Collected data:
- - - - -
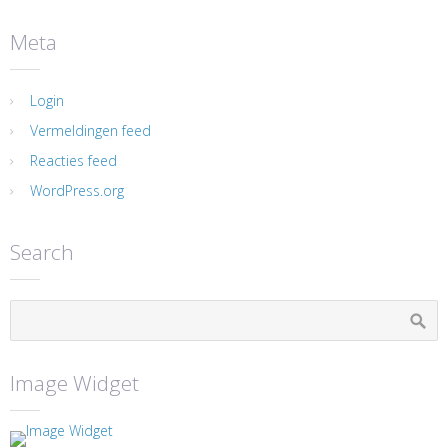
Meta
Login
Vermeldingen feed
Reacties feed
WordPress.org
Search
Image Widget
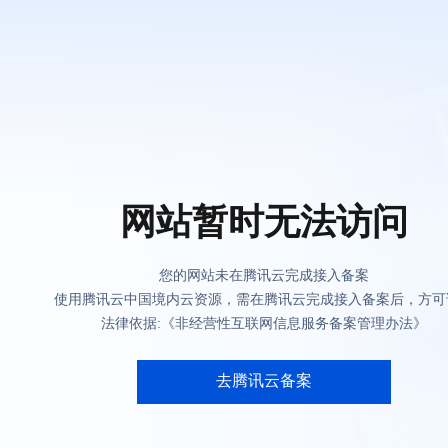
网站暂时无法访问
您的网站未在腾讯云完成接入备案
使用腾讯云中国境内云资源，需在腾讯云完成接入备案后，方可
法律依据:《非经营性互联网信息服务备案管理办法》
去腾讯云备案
- - - - -
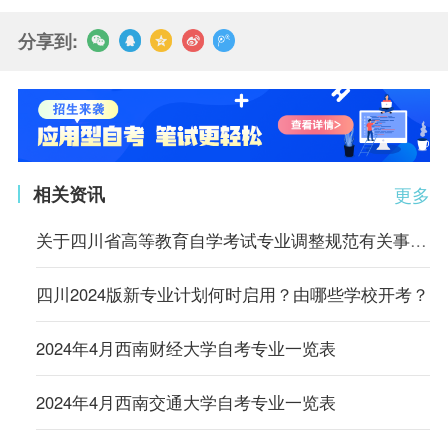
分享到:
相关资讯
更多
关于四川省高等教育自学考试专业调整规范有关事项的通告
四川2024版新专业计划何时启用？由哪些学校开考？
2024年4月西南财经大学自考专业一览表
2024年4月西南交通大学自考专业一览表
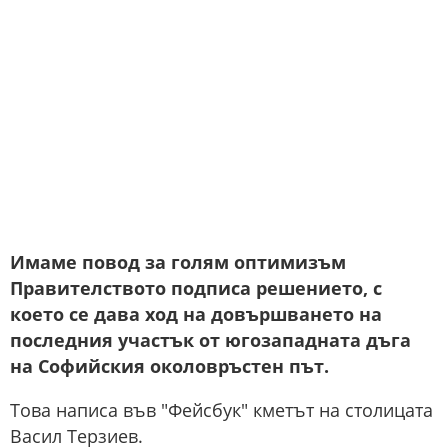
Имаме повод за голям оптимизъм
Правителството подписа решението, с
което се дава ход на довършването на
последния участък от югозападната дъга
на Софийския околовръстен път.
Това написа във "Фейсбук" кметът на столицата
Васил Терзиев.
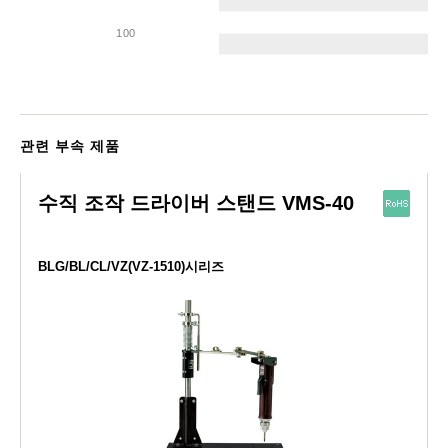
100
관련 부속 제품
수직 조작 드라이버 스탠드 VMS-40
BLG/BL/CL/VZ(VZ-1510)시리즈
- - - - -
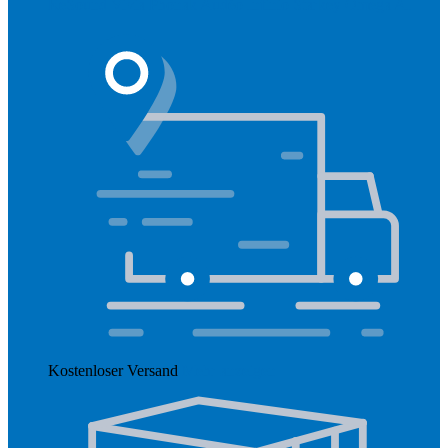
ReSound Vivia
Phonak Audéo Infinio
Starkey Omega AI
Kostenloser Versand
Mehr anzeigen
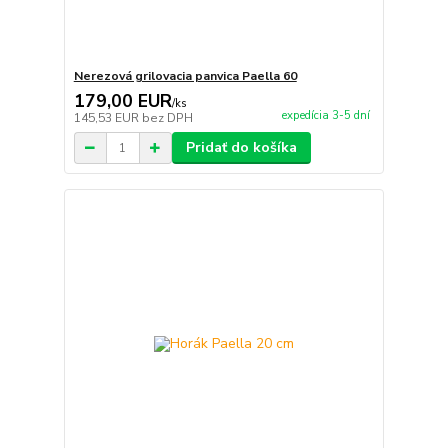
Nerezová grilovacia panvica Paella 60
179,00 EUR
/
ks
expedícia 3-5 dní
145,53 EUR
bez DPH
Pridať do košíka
- - - - -
From the data above, return only the lines starting at the line that holds "последния участък от югозападната дъга" and ending at the line that holds "BLG/BL/CL/VZ(VZ-1510)시리즈", word for word and without pictures.

последния участък от югозападната дъга
на Софийския околовръстен път.
Това написа във "Фейсбук" кметът на столицата
Васил Терзиев.
100
관련 부속 제품
수직 조작 드라이버 스탠드 VMS-40
BLG/BL/CL/VZ(VZ-1510)시리즈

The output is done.